Directing from a script by Dustin Lance Black (“Milk”), Eastwood presents Hoover’s story under the framing device of a manuscript Hoover dictates to young FBI agents throughout his final years as director. Hoover tells his own story in flashbacks, alluding to his rumored homosexuality, but never stating it. More important to Hoover in the manuscript is his reputation as the man who altered the course of the country’s law enforcement system through the implementation of the criminal sciences.
Hoover begins his story with his involvement in countering the Bolshevik Revolution as it spilled over into the U.S. in the form of terrorist attacks against political figures, including his own boss at the U.S. Department of Justice, Attorney General Mitchell Palmer (Geoff Pierson, “Dexter”). Hoover was appointed director of the newly formed Bureau of Investigation in 1924 as Palmer left public service. Eastwood and Black play with the facts a little here, suggesting that Palmer did not survive the restructuring of the Department of Justice by the newly elected administration. Many of the facts are flexible in this screenplay as it toys with the notion of Hoover as a master manipulator both politically and with his own self-perception.
Hoover’s primary influence in life is his mother (Judi Dench, “Quantum of Solace”). Annie Hoover fosters his ambition. She sees his father and brother as failures, and may have driven them there with her harshness and overt favoritism of John. Certainly, she fuels him professionally and personally, yet, she warns him against his personal choices for their threat against his career.

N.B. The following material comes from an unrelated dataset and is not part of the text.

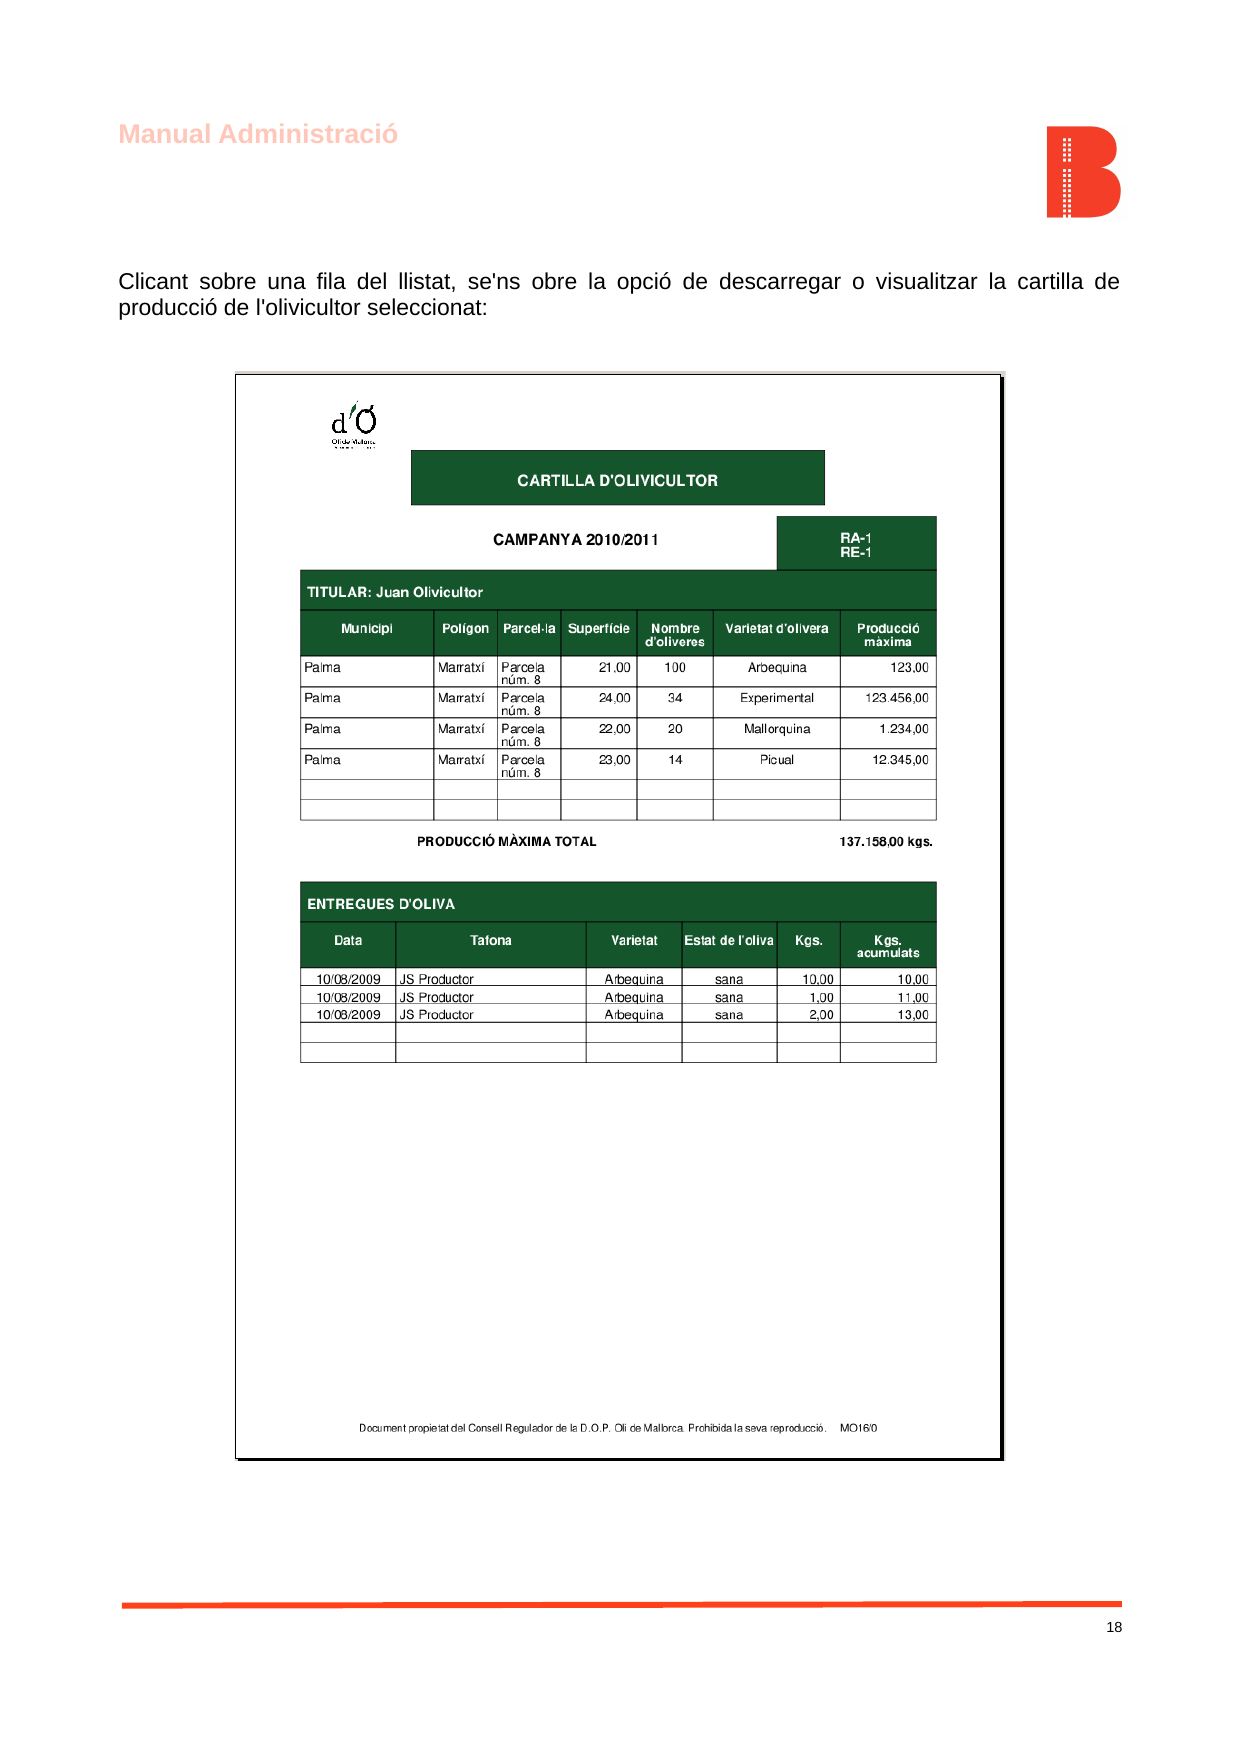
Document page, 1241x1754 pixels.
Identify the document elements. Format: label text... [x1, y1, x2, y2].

Mrs. Hoover is not the only woman in his life. Ever present is his career-long personal secretary, Helen Gandy (Naomi Watts, “King Kong”), to whom he makes an awkward proposal early in their careers. The scene proves Hoover knows nothing of the emotions of love, but feels he must copy what he has seen in terms of courtship. Despite his superficial advances, Gandy remains loyal to Hoover throughout his career, even dispatching with his infamous confidential files once it’s clear that the Nixon administration is determined to end his legendary run as the FBI director.

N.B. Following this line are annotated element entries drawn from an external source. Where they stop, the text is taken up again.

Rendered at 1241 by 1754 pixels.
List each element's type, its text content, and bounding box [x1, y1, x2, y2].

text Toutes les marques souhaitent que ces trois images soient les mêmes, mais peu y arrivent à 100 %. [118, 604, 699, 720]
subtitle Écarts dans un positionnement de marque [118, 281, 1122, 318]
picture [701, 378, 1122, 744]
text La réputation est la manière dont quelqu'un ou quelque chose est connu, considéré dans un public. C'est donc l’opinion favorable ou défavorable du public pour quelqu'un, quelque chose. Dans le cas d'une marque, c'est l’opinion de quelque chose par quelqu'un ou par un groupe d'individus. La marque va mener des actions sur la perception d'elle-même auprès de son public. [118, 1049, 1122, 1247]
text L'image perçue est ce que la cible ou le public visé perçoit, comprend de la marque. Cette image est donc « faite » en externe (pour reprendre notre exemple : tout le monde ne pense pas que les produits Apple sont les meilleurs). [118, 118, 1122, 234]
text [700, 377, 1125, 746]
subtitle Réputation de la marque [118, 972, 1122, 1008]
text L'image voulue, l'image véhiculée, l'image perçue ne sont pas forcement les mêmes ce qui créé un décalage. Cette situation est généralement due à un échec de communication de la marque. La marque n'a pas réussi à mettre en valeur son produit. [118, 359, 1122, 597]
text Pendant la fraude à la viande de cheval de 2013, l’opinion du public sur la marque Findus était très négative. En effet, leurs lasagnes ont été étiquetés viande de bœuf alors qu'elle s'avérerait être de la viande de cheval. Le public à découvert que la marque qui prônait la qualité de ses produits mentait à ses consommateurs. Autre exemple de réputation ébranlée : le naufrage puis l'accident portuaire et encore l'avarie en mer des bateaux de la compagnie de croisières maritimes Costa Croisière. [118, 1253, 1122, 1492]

The most important relationship in Hoover’s life, however, arrives in the form of a stunning young lawyer by the name of Clyde Tolson. Armie Hammer made a splash last year playing both Winklevoss twins in the award winning “The Social Network”. Here he provides another emotional performance as Hoover’s would be lover. This is where Black’s screenplay really shines with the subtle management of the men’s feelings for each other. Both are career-minded men. Both know if any hint of their feelings were known, even to each other, it would mean the end of all they’d worked for and achieved.

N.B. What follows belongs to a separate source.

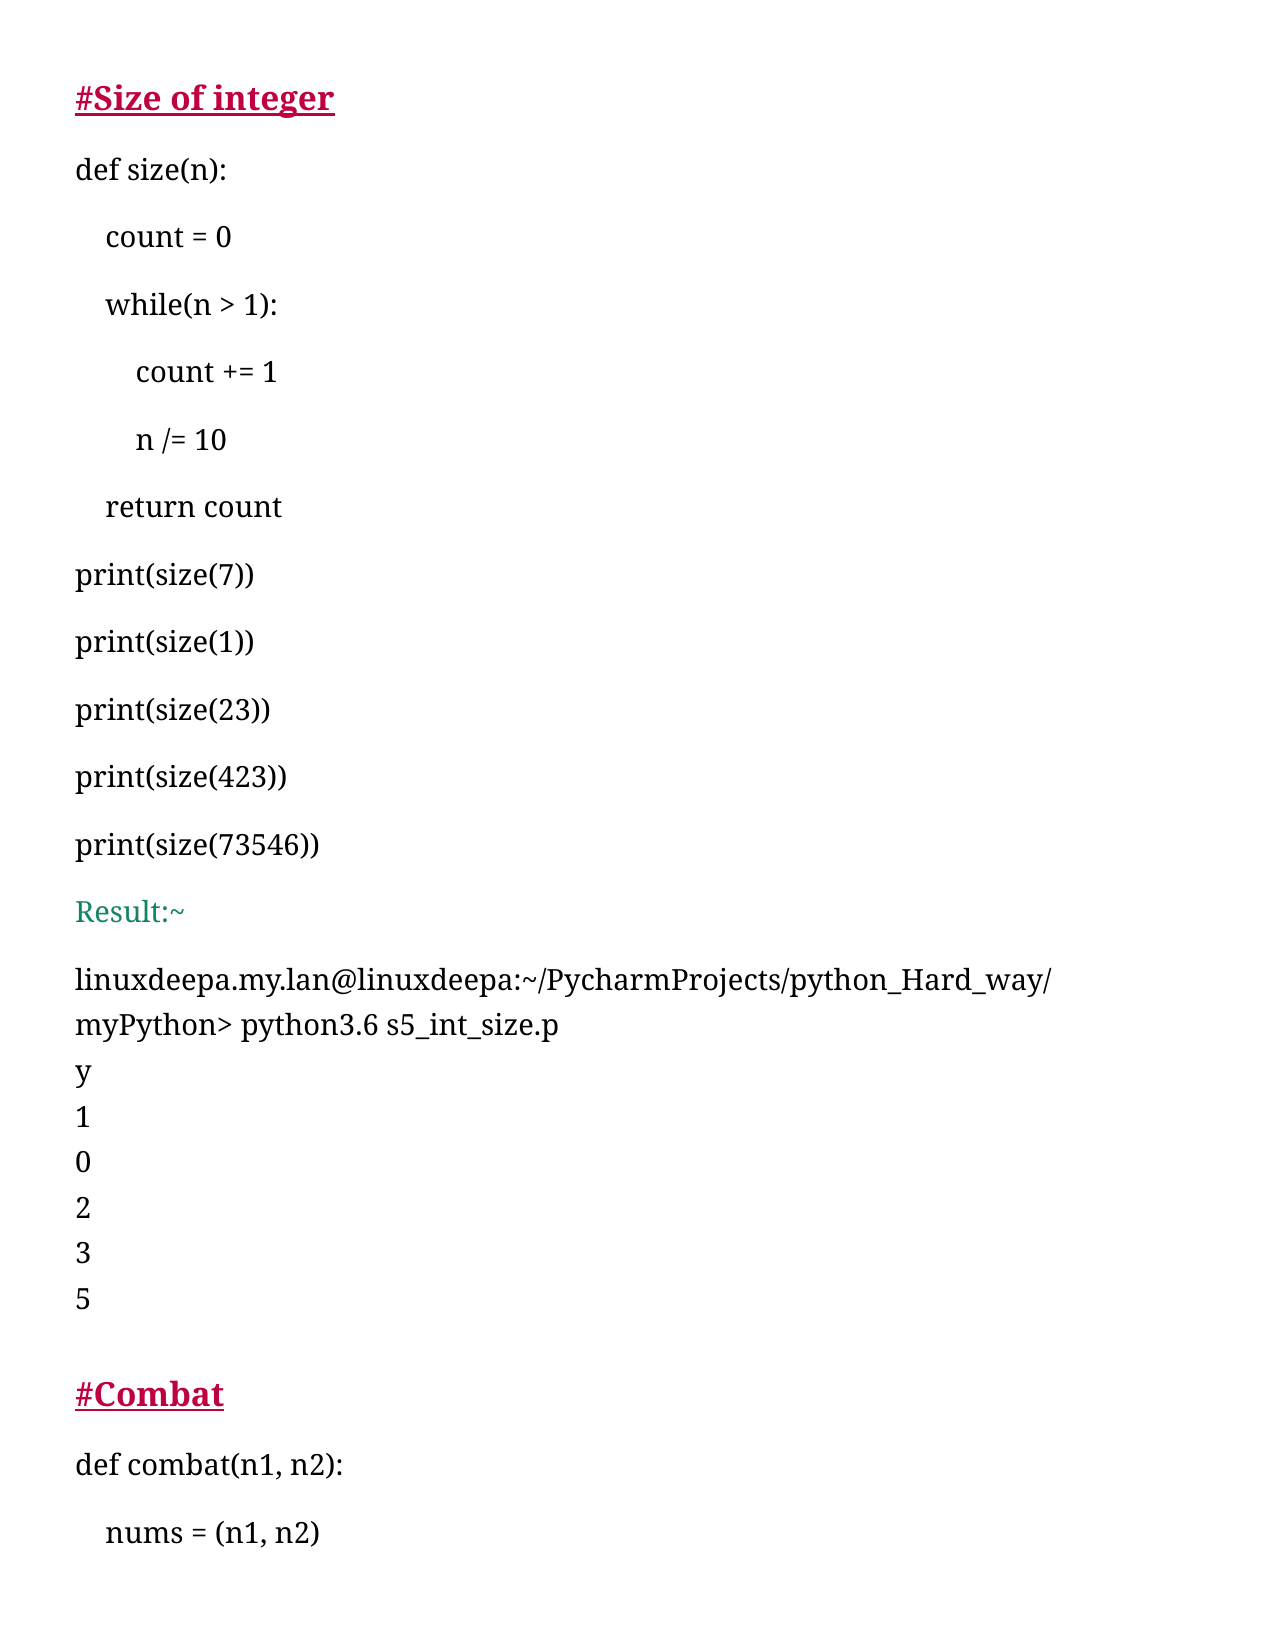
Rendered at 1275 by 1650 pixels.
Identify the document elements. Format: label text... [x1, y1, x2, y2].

Surely, the most talked about element of this movie will be its central performance by Leonardo DiCaprio as Hoover. It’s one of those transformational performances where an actor has obviously studied his subject to the point where he has absorbed Hoover’s essence. Like his performance as Howard Hughes in Martin Scorsese’s underrated “The Aviator”, Dicaprio doesn’t so much imitate Hoover as he does channel the man. Even in old age make up, he’s able to capture the dichotomy of a man driven by ambition and pained by his own personal secrets. There’s no mistake that a man with such a big secret to hide is obsessed by keeping tabs on the secrets of others. I liked how his use of the confidential files to intimidate and influence those around him is more about keeping what’s in them secret than threatening to expose them.